#### EXERCISES
1/ According to the forum thread about roach traps, how long are the roaches ScottAlex has seen in the house?
2/ Extend the forum thread about roach traps, picking up after its final post.

#### EXTRACT PROVIDED
▽
# Roach the size of a small bird



## ScottAlex (Dec 31, 2020)

Have you guys had good experience with roach glue traps?

Do you have a preference for a certain type of roach glue trap?


----------



## Nik333 (Mar 1, 2015)

I used to like the Roach Motel when I lived in Hawaii. The roaches are huge & fly. They live in caves, there. The cats would take off all their legs at night. Poor roachies.
Tom Cat glue trap has a scent that only seems to catch flies. Eugenol.


----------



## ScottAlex (Dec 31, 2020)

One of the issues I see with the Roach Motel is it hides the roaches inside the trap.

I'd like to know if there is one in the trap or 5 in there. 

That's why I was thinking the glue trap could be valuable. I could see what is going on or not going on.

If there was a roach stuck on the glue trap, do the other roaches stay away from the trap?


----------



## de-nagorg (Feb 23, 2014)

ScottAlex said:


> One of the issues I see with the Roach Motel is it hides the roaches inside the trap.
> 
> I'd like to know if there is one in the trap or 5 in there.
> 
> ...


Roaches EAT their dead.

When I was a kid, living in SE, New Mexico, we had a roach problem, and at night if you needed to get up to go restroom, you would feel and hear crunch crunch, in every step.

But by morning there was no trace of a dead roach anywhere.

So I doubt that they will avoid a buddy stuck in place, might EAT it though.


ED


----------



## Nik333 (Mar 1, 2015)

ScottAlex said:


> One of the issues I see with the Roach Motel is it hides the roaches inside the trap.
> I'd like to know if there is one in the trap or 5 in there.


Just don't close the ends so close. Leave an opening. I don't know how squeamish you are, but, you can pick it up and look in. Use a flashlight if need be. You can see their antennae moving.There can be dozens in there, including babies.

Something is really good at eating them and not getting stuck. Maybe a spider.


----------



## Nik333 (Mar 1, 2015)

de-nagorg said:


> So I doubt that they will avoid a buddy stuck in place. . .,


🤣🤣🤣


----------



## ScottAlex (Dec 31, 2020)

Update:

I went out and bought a bunch of Roach Motel traps.

I put a bunch of the traps down in the crawlspace because I saw a few roaches down there once and they might have made their way up to the house.

I also put a few Roach Motels on the first floor and second floor.

About 2 weeks have past and I have caught zero roaches.

Granted I have only seen one roach (and I killed it with my shoe).

However, either these Roach Motels are totally ineffective at attracting and capturing roaches or all my roaches have gone on vacation.


----------



## Nik333 (Mar 1, 2015)

I would think they are gone. 
A stray roach can wander in the door.


----------



## DoomsDave (Dec 6, 2018)

ScottAlex said:


> Update:
> 
> I went out and bought a bunch of Roach Motel traps.
> 
> ...


Hmm

The roach motels are meant to be used against the common household roaches that are no more than maybe half an inch long.

Based in your description sounds like you have palmetto bugs or similar.

Where are you? City/county and state are enough.


----------



## ScottAlex (Dec 31, 2020)

The roaches I've seen in the house are 2 inches long.

Are those roaches smart enough to avoid the Roach Motels?


----------



## DoomsDave (Dec 6, 2018)

ScottAlex said:


> The roaches I've seen in the house are 2 inches long.
> 
> Are those roaches smart enough to avoid the Roach Motels?


They’re not attracted to them.
△
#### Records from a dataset
▽
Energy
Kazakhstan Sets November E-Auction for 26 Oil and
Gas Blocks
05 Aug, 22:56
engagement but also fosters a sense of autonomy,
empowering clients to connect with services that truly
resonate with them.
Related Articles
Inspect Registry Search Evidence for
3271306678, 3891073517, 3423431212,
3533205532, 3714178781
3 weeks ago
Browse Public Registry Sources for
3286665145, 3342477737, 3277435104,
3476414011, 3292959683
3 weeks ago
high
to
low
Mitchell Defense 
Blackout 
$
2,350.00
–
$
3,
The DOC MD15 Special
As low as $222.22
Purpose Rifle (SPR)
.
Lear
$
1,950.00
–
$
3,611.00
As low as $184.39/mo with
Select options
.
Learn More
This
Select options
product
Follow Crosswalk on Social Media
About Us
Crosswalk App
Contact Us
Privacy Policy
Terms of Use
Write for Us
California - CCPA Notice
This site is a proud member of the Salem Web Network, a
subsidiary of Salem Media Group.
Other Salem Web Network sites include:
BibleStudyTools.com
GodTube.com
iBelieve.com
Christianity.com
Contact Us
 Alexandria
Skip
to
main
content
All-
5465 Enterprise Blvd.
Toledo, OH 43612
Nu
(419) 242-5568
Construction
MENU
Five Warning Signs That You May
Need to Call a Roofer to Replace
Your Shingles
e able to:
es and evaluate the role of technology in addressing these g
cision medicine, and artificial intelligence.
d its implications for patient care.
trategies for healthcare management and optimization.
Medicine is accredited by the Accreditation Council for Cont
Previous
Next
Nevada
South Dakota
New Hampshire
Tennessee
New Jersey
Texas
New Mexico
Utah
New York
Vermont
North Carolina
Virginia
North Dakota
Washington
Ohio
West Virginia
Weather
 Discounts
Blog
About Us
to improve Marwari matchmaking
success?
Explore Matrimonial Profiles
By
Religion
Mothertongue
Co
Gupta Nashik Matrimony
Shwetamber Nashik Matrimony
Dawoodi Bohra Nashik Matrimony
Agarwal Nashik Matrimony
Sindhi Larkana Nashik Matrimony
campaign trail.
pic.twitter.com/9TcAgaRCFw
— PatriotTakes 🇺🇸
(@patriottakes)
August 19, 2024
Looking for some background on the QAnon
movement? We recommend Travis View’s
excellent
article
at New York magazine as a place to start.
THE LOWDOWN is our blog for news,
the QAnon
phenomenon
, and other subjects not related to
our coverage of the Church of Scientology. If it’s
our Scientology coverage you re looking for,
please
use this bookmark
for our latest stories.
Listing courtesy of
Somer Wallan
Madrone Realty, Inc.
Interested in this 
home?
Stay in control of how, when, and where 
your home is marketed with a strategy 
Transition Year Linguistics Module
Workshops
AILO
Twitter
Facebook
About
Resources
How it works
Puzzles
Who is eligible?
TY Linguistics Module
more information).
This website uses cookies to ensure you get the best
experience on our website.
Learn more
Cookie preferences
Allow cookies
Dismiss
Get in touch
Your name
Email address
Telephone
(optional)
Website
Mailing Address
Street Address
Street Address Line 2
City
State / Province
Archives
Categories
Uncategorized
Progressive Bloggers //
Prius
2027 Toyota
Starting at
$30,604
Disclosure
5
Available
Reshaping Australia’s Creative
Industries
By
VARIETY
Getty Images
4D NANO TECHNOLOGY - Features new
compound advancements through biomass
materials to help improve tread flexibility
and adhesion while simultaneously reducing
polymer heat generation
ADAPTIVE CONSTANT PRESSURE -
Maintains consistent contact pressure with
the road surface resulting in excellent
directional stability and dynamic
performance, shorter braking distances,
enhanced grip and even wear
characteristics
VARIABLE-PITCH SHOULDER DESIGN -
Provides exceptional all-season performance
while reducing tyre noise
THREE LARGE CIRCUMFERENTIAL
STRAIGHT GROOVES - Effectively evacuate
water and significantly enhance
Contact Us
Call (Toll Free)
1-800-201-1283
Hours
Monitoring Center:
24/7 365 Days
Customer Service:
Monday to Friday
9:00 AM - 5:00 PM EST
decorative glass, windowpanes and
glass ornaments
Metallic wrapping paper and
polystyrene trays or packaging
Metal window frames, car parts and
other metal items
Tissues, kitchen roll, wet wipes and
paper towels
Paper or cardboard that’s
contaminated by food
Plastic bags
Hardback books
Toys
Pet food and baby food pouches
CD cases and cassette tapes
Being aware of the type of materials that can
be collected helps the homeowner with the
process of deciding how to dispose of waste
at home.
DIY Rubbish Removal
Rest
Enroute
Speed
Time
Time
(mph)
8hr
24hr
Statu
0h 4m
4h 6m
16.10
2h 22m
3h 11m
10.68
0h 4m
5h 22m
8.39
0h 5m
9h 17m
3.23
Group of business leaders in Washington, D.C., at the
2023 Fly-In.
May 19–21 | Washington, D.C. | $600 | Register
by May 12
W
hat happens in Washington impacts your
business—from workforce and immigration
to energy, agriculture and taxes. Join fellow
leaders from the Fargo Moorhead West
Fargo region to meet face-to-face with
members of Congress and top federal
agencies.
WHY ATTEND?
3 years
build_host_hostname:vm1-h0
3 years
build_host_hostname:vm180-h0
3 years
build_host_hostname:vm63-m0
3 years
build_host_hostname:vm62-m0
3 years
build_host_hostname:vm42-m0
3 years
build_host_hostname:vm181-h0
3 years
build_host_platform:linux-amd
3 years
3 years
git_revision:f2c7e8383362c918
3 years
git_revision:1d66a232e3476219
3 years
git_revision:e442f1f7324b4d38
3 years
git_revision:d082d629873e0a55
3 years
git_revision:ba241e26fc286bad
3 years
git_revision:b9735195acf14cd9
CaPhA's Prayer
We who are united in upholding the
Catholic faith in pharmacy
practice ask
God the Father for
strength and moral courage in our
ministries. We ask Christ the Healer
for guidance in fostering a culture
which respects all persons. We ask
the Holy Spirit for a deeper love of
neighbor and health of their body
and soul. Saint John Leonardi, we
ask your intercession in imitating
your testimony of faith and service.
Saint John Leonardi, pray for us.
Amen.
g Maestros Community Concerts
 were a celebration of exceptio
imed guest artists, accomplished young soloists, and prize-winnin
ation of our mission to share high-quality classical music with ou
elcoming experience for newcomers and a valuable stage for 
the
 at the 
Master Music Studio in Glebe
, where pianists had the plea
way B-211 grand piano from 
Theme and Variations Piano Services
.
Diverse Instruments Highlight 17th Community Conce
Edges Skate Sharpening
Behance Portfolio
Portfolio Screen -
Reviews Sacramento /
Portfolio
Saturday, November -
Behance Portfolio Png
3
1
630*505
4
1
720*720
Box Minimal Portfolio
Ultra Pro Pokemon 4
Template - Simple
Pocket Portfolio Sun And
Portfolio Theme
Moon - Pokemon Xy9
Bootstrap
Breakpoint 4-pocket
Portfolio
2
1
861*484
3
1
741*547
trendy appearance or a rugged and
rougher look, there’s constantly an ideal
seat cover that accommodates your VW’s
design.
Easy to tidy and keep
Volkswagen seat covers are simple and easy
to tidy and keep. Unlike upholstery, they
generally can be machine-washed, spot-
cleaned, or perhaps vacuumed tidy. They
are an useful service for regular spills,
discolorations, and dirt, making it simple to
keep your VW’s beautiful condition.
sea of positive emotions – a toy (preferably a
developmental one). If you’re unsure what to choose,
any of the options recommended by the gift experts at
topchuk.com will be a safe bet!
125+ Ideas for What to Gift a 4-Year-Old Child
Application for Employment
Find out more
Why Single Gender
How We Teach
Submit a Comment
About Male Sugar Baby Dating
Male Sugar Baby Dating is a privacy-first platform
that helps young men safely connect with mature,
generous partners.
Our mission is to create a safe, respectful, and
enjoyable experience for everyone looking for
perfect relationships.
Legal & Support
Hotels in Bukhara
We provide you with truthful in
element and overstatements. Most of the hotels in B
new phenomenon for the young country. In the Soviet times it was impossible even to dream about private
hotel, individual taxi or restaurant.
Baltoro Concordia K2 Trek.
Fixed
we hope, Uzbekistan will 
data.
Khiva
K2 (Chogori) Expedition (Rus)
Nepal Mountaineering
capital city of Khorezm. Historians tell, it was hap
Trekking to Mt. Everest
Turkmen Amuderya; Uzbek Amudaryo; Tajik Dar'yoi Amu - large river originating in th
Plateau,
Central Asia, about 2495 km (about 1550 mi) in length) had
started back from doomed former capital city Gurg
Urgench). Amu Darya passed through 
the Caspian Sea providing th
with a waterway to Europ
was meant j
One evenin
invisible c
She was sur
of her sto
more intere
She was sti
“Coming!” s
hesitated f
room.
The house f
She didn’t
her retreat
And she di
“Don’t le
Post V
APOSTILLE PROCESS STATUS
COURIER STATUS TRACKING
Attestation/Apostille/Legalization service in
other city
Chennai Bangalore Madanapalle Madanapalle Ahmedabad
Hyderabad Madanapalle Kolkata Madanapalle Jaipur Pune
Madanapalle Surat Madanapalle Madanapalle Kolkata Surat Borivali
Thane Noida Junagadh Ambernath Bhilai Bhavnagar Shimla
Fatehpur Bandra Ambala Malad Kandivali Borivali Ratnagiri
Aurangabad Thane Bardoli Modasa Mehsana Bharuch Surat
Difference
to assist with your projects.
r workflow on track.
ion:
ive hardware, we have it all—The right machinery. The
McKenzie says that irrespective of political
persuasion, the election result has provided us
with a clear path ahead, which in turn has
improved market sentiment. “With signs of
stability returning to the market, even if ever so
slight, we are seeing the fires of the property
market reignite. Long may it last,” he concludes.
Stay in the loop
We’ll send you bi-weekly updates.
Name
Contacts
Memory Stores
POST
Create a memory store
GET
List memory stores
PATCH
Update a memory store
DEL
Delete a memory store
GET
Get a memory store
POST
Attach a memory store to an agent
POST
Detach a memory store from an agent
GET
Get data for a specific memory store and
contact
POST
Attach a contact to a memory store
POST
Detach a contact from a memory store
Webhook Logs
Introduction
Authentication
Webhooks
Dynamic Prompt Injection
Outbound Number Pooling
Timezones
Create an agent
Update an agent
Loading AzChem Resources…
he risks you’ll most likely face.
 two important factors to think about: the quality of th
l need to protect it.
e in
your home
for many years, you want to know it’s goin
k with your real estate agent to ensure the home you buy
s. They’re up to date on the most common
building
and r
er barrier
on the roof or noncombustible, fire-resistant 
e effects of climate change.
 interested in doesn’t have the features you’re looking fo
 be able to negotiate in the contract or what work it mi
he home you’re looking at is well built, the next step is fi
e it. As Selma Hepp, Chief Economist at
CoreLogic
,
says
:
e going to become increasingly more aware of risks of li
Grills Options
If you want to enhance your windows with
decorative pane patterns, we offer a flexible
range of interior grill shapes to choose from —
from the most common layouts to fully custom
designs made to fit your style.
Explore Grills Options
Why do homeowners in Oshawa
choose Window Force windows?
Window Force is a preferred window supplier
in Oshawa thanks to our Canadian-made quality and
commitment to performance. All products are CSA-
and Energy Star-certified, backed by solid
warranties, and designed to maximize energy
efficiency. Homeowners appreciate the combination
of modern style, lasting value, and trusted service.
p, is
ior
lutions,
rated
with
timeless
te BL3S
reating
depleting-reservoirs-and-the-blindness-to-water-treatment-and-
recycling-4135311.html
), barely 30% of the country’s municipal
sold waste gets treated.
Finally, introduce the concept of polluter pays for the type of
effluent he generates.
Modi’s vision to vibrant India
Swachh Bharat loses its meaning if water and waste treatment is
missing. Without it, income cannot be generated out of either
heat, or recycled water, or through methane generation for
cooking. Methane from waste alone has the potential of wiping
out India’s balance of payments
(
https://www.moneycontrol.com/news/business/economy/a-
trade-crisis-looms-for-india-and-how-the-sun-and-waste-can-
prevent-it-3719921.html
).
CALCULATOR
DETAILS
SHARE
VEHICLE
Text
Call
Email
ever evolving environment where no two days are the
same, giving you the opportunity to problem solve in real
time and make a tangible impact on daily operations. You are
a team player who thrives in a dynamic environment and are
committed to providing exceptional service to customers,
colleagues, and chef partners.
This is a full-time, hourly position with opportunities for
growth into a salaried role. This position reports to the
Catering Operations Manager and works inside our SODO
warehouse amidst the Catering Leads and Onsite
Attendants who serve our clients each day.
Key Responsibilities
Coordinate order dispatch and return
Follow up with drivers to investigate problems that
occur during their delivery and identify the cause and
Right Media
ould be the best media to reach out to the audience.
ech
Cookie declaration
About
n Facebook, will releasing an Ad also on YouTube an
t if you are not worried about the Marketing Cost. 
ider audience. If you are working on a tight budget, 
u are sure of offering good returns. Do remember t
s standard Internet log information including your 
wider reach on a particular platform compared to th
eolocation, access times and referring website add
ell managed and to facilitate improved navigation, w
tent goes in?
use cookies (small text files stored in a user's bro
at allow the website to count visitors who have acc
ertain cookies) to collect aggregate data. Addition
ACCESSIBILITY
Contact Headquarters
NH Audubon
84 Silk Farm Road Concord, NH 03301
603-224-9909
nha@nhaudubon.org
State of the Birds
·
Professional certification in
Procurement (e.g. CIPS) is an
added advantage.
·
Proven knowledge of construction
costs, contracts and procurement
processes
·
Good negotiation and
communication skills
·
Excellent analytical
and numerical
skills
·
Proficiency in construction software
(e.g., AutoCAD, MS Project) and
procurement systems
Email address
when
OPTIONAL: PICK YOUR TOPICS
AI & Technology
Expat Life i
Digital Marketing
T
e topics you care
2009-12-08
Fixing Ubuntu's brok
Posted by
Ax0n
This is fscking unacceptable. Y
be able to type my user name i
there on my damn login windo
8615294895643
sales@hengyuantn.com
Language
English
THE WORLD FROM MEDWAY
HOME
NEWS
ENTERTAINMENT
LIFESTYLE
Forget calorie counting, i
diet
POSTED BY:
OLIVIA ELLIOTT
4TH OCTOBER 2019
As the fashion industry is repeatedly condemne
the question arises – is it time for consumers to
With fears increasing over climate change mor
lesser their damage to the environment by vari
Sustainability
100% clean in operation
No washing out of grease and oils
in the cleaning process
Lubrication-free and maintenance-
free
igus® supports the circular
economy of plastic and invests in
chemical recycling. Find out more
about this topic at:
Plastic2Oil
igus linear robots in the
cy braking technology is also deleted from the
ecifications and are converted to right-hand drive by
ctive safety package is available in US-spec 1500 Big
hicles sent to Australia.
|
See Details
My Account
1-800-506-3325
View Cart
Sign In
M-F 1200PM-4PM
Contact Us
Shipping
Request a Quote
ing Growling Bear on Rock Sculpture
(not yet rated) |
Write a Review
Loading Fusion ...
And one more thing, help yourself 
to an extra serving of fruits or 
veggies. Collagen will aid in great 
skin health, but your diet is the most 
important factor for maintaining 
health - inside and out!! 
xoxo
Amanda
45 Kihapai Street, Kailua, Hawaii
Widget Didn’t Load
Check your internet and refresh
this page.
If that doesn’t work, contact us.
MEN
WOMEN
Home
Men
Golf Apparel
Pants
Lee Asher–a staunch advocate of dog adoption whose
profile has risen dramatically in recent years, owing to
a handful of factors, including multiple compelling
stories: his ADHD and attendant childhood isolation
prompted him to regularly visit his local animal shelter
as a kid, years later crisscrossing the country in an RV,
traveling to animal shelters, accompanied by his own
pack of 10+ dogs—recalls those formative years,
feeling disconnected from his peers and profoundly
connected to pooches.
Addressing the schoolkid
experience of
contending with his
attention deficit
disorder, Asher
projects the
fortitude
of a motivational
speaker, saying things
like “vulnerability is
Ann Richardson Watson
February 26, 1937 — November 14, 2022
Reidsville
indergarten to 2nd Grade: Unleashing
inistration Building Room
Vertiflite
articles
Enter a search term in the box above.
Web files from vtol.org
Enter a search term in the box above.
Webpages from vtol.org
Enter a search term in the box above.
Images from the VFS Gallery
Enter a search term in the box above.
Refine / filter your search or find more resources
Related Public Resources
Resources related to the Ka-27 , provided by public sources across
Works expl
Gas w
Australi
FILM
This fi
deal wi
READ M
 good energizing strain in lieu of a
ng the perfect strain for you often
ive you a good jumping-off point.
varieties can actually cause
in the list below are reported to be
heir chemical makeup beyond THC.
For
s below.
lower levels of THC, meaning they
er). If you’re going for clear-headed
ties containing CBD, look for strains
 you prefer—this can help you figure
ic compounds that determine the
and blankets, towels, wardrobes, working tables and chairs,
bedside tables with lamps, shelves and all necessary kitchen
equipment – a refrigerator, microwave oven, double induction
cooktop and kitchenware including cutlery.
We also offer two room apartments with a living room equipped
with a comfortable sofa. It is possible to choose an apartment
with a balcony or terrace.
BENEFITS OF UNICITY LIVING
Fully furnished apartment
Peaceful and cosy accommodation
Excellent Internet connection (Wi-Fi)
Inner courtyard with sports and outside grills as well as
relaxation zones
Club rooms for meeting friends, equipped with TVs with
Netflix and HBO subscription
△
#### ANSWERS PROVIDED
1/ They are 2 inches long.

2/
----------



## Nik333 (Mar 1, 2015)

In my experience, they are. All types of roaches that I saw in Hawaii which included some that were 5 inches long and flew, were attracted and got stuck in the Roach Motel. Same in California, although, they aren't as big or as common..
The only glue trap I've seen that is intended to be made into a house-like structure that didn't seenm to attract roaches is the Tom Cat one. It may be the Eugenol scent.

The ones in Africa, well, that's an entirely different story.

Try not to get anxious about something that hasn't happened yet. When you see two, then you can be more concerned. In my experience, if you have roaches, they will appear in the Roach Motel, if it's been put out at night. Drawers are a good place to put them, also.


----------



## Nik333 (Mar 1, 2015)

DoomsDave said:


> The roach motels are meant to be used against the common household roaches that are no more than maybe half an inch long.


I've never heard of that or experienced it. Do you have a reference? I think they are all attracted to a dark space. . .


----------



## DoomsDave (Dec 6, 2018)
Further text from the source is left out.